▽
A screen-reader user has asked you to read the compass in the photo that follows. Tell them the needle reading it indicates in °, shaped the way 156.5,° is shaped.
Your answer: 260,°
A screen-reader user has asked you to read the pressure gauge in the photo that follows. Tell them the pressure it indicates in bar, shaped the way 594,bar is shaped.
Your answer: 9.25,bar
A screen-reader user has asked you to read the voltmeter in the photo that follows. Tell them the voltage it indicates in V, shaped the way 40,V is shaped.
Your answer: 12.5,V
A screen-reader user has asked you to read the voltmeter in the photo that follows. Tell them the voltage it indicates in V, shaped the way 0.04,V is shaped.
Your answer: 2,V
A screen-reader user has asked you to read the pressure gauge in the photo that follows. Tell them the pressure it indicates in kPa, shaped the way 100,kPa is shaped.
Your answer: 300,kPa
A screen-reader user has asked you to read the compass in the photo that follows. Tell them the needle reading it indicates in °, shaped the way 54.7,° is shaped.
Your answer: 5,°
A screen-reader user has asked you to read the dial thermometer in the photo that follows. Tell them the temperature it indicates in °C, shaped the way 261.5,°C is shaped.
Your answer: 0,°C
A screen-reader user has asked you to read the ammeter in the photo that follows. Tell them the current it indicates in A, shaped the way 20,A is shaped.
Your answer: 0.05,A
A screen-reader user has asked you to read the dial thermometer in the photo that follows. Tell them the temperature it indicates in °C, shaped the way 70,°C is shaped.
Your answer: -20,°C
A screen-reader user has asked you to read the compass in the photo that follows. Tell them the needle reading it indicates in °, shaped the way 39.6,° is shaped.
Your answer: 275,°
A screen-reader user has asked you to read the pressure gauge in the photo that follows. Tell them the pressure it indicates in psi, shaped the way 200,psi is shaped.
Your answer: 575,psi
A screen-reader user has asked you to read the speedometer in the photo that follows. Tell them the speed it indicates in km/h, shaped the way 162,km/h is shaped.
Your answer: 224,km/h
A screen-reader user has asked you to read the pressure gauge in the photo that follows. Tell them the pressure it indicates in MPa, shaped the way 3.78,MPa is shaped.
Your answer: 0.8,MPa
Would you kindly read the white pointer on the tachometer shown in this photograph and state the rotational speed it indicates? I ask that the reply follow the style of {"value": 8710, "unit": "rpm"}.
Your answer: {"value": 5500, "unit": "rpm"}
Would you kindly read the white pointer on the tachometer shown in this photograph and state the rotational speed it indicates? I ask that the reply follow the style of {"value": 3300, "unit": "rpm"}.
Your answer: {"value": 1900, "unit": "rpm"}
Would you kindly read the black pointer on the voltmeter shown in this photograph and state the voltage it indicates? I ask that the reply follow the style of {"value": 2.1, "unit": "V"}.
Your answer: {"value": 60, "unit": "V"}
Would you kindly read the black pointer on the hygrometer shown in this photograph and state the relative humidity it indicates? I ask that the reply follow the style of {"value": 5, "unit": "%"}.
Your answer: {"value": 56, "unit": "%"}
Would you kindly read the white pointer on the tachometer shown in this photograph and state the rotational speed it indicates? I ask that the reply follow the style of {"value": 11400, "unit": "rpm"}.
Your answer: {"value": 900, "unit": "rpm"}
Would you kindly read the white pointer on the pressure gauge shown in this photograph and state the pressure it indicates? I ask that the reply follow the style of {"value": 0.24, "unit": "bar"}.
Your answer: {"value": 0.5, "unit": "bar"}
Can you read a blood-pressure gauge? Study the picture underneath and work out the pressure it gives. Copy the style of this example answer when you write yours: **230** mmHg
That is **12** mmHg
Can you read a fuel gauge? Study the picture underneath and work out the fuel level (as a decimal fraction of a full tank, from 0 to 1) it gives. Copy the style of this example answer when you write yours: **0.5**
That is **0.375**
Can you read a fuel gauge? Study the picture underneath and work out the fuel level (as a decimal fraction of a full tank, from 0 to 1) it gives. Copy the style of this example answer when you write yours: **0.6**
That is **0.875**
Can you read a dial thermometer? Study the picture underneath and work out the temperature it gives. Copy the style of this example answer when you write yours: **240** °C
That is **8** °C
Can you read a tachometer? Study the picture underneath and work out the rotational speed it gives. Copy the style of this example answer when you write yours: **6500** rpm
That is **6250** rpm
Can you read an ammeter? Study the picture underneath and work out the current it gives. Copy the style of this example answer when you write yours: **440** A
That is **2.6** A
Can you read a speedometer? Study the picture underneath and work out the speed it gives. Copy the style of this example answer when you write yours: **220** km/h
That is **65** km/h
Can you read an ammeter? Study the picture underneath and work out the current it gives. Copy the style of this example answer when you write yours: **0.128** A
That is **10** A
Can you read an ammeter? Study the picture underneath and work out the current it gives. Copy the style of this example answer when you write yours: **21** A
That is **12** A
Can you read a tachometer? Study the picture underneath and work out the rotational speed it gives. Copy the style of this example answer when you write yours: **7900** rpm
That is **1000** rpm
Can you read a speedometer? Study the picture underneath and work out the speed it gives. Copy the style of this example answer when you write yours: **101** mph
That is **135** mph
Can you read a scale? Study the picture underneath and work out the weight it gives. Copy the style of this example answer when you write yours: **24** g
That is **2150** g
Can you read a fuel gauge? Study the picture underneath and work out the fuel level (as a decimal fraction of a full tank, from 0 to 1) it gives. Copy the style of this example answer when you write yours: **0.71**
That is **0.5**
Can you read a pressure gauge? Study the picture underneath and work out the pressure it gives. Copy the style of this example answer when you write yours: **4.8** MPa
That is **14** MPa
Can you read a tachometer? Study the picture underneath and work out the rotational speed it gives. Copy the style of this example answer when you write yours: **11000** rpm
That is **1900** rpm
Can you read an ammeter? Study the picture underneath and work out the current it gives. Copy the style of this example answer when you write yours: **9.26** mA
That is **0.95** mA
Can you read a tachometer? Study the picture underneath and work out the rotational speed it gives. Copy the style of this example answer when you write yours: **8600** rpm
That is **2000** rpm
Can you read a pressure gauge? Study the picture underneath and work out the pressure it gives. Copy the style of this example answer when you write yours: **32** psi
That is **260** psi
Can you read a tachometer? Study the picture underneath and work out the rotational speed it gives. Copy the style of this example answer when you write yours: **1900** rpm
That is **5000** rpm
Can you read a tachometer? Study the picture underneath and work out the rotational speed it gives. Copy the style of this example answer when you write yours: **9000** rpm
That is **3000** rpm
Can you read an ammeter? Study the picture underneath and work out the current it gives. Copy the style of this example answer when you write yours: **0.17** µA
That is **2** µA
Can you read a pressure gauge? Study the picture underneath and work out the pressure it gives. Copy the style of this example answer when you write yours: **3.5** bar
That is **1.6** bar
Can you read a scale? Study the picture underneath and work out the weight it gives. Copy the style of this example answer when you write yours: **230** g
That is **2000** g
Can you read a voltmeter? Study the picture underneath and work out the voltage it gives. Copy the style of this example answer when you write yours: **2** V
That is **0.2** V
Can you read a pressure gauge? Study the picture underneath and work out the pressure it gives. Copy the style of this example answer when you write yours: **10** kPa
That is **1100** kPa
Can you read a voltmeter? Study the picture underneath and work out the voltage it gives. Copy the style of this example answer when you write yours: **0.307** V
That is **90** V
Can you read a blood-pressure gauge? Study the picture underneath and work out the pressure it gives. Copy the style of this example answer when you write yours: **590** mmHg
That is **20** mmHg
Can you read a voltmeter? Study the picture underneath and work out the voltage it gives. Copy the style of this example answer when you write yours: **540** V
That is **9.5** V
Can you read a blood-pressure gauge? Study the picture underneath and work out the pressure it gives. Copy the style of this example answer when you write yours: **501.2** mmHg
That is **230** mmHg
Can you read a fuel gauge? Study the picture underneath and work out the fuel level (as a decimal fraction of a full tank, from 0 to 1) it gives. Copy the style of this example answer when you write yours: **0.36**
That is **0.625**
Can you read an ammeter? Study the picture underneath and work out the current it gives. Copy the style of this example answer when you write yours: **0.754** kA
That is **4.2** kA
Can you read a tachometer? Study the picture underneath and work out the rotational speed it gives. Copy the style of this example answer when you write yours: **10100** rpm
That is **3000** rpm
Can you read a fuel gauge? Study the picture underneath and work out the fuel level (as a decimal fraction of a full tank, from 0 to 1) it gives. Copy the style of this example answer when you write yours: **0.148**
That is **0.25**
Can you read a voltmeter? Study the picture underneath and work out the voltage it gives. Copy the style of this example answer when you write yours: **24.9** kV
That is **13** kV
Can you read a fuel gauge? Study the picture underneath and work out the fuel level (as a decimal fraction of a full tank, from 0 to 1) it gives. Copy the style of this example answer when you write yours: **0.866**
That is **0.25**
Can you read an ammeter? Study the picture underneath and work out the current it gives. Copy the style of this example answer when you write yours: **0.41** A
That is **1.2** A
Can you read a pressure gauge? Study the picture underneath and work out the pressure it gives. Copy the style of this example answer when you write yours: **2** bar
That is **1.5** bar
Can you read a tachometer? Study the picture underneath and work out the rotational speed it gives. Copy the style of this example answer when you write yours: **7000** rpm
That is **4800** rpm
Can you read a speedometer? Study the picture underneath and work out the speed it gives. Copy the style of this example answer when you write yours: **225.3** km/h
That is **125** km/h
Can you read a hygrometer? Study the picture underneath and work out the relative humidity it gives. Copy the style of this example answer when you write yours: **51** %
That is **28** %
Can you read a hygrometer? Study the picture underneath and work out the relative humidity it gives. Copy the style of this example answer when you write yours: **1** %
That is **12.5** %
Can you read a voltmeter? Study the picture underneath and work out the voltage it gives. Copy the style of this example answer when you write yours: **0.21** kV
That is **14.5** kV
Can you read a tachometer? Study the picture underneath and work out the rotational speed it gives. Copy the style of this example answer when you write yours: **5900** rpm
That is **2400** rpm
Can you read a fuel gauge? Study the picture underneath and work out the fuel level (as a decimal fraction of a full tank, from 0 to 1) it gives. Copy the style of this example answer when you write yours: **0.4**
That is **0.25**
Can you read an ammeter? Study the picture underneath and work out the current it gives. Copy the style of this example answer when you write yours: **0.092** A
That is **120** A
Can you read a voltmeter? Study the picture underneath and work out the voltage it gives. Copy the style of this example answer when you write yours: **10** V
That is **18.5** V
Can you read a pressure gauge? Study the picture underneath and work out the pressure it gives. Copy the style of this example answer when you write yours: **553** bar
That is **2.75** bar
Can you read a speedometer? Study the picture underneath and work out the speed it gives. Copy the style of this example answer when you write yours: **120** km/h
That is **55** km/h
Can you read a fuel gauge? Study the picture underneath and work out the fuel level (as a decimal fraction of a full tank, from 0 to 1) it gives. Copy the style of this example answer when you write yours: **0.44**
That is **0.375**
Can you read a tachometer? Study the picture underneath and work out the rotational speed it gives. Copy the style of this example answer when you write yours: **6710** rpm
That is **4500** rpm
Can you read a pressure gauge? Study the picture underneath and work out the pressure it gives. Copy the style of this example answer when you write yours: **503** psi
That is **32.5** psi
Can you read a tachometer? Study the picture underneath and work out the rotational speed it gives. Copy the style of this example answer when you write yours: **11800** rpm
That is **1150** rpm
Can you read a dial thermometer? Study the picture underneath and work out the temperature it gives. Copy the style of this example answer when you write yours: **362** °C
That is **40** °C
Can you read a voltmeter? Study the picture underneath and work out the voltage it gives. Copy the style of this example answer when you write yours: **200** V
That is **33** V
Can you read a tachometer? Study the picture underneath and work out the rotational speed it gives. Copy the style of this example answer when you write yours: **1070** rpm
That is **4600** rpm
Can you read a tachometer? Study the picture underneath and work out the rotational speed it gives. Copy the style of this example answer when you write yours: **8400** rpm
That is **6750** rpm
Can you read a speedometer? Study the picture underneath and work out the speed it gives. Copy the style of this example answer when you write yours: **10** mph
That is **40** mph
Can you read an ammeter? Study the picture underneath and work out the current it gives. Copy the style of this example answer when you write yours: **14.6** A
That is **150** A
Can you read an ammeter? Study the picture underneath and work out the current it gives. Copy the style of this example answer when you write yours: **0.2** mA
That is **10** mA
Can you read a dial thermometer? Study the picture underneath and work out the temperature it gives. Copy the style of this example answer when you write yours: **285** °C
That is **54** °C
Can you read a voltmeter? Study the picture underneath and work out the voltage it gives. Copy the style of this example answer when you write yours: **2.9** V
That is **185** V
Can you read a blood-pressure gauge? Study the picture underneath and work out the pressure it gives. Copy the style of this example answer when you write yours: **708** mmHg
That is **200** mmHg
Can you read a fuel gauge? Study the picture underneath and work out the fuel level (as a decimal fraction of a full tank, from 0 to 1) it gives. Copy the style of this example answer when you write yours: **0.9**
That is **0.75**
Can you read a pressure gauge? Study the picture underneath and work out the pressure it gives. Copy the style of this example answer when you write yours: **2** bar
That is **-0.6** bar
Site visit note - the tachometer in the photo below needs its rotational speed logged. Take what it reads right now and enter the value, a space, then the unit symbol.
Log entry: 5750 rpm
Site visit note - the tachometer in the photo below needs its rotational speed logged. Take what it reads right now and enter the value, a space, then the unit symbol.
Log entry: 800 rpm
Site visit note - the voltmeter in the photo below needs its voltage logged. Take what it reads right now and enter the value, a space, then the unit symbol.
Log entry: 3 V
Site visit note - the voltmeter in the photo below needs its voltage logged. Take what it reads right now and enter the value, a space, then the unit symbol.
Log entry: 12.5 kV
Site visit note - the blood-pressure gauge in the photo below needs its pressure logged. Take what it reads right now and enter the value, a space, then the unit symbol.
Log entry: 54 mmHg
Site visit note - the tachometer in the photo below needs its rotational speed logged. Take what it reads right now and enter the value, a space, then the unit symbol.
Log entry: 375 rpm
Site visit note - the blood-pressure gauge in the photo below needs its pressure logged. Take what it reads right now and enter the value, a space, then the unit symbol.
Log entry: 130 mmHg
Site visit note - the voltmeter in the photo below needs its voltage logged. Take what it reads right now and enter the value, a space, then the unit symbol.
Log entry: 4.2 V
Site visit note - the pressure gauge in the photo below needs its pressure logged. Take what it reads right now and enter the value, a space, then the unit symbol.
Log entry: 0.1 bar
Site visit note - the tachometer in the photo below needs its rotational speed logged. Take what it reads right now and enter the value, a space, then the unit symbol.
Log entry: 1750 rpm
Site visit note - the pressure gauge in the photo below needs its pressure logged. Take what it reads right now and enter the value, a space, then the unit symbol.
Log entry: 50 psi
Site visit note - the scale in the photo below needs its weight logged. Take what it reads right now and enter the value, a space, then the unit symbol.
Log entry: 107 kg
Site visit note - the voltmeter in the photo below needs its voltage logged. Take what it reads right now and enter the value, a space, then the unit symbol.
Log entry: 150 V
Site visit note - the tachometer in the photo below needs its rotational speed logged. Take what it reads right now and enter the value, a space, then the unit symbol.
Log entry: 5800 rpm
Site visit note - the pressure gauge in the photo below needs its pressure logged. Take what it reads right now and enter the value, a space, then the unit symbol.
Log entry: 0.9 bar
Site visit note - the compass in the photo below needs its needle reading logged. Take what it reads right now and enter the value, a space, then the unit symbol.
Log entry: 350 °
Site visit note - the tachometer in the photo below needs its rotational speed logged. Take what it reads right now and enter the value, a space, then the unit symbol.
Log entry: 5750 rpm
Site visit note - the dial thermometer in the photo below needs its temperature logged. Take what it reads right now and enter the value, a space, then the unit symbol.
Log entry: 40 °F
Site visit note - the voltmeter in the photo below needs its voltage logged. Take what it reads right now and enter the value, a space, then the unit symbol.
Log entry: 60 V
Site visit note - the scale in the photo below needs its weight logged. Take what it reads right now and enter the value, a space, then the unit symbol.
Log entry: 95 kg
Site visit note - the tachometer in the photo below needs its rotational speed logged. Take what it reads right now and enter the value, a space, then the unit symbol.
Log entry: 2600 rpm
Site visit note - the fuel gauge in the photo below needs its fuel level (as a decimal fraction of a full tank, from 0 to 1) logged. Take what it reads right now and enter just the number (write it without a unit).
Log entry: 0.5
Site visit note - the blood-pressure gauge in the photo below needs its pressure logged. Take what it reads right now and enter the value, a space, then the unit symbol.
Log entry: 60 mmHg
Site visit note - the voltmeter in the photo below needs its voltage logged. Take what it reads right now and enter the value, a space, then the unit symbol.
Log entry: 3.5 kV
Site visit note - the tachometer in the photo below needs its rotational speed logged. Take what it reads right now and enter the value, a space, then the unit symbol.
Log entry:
△
■ **What this task involves**: Find every line in the records above that contains the word "just", and copy each of those lines in full.

■ **Exercise solution**:
Site visit note - the fuel gauge in the photo below needs its fuel level (as a decimal fraction of a full tank, from 0 to 1) logged. Take what it reads right now and enter just the number (write it without a unit).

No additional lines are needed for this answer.